_TASK LIST_
A: According to the train derailment report, what happened to the brakes when the train struck the automobile?
B: Carry on writing the train derailment report past its last sentence.

(EXERCISE TEXT)

R01M0061 - On 06 October 2001, CN freight train M30631-05 derailed 15 cars after striking an automobile on a farm crossing in the township of Drummond, New Brunswick. Seven of the derailed cars were tank cars carrying liquefied petroleum gas (UN 1075). The train consisted of 3 head-end locomotives, 130 cars (60 loads and 70 empties), was about 8700 feet long and weighed approximately 10 000 tons. The investigation determined that an undesired emergency brake application (UDE) occurred when the train struck the automobile. Due to the track profile and train configuration, there was excessive run-in generating high buff forces, resulting in rail rollover and the derailment.

(End EXERCISE TEXT)
(SUPPLIED DATA)

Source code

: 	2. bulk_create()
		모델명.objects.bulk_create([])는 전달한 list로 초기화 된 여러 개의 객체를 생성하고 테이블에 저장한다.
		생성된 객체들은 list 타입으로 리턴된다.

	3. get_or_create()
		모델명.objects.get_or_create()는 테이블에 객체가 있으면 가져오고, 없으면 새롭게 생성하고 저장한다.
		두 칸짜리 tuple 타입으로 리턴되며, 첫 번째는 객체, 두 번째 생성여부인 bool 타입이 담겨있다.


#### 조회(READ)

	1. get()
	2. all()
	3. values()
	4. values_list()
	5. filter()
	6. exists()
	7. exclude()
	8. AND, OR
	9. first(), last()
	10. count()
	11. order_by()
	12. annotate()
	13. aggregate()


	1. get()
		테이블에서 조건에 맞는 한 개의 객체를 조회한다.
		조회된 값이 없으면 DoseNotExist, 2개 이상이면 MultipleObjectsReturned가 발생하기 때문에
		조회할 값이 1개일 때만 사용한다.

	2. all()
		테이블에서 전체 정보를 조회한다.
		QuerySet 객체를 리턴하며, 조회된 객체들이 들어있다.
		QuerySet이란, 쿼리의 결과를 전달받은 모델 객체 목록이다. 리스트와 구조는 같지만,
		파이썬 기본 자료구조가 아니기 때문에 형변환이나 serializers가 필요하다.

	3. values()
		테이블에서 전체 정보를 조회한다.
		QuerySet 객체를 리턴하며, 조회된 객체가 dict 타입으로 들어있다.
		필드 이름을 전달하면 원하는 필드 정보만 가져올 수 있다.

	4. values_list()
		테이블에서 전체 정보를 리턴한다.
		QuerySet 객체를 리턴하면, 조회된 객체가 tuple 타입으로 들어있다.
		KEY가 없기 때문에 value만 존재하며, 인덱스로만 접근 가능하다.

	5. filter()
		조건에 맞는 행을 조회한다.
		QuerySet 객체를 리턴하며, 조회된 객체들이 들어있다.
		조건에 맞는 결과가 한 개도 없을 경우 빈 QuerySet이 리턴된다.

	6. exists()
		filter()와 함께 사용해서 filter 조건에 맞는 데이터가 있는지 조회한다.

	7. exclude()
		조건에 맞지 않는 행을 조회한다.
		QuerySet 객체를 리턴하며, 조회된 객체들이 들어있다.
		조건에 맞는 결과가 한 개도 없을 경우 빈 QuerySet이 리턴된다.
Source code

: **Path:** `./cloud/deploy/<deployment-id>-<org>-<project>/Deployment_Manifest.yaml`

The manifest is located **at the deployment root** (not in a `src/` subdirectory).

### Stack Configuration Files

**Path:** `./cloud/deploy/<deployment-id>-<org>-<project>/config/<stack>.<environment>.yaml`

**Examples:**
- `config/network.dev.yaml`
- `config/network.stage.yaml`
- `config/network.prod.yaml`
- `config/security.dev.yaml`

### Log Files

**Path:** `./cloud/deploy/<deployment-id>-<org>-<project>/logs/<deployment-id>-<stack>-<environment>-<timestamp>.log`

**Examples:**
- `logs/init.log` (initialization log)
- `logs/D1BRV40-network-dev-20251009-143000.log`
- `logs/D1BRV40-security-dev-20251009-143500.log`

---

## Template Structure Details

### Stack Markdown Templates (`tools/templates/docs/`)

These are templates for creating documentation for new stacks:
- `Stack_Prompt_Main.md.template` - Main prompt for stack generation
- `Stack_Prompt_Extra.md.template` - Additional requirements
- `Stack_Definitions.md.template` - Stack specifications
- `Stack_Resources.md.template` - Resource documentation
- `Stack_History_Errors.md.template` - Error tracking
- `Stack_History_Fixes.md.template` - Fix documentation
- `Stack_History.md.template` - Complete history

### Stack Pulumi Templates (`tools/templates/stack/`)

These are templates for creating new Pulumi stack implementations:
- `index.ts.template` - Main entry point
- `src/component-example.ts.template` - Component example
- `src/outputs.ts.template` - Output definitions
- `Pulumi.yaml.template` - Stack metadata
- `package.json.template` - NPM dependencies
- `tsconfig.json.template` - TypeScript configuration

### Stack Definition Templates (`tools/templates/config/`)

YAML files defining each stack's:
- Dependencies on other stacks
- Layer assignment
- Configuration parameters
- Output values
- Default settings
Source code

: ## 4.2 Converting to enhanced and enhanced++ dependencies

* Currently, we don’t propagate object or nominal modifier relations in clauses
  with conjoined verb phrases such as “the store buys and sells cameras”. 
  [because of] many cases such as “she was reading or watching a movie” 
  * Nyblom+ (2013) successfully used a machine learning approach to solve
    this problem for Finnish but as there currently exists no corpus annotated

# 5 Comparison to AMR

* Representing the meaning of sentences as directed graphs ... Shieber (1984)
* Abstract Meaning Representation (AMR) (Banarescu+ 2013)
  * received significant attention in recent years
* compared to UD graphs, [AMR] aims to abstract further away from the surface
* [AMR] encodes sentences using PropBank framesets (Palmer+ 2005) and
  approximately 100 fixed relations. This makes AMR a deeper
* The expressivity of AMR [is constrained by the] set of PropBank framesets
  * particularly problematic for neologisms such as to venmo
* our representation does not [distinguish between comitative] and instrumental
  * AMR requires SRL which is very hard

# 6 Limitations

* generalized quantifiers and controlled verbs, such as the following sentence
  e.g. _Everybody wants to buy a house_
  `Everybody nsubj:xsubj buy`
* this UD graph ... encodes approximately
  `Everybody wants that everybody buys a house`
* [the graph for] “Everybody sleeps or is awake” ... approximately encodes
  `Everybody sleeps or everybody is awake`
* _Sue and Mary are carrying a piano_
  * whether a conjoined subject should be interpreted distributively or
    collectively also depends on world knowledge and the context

(End SUPPLIED DATA)

_TASK RESULTS_
A: An undesired emergency brake application (UDE) occurred.

B:
The report indicated that "CN has equipped six per cent of their locomotive fleet with an end-of-train system that automatically initiates synchronous braking from both the locomotive and the tail-end during emergency and service applications. However, CN and other Canadian railways have not committed to a program which would accelerate the replacement of existing systems with the newer technology. Therefore, the remaining existing locomotives will continue to use older end-of-train units until they reach the end of their service life. Given that Canadian railways are equipped with a relatively young locomotive fleet, and given the evolution of freight train operations to longer trains, the risks inherent to emergency situations on long freight trains will remain unaddressed." Therefore, the Board recommended that:
Transport Canada encourage the railway companies to implement technologies and/or methods of train control to assure that in-train forces generated during emergency braking are consistent with safe train operation.
(R04-01, issued April 2004)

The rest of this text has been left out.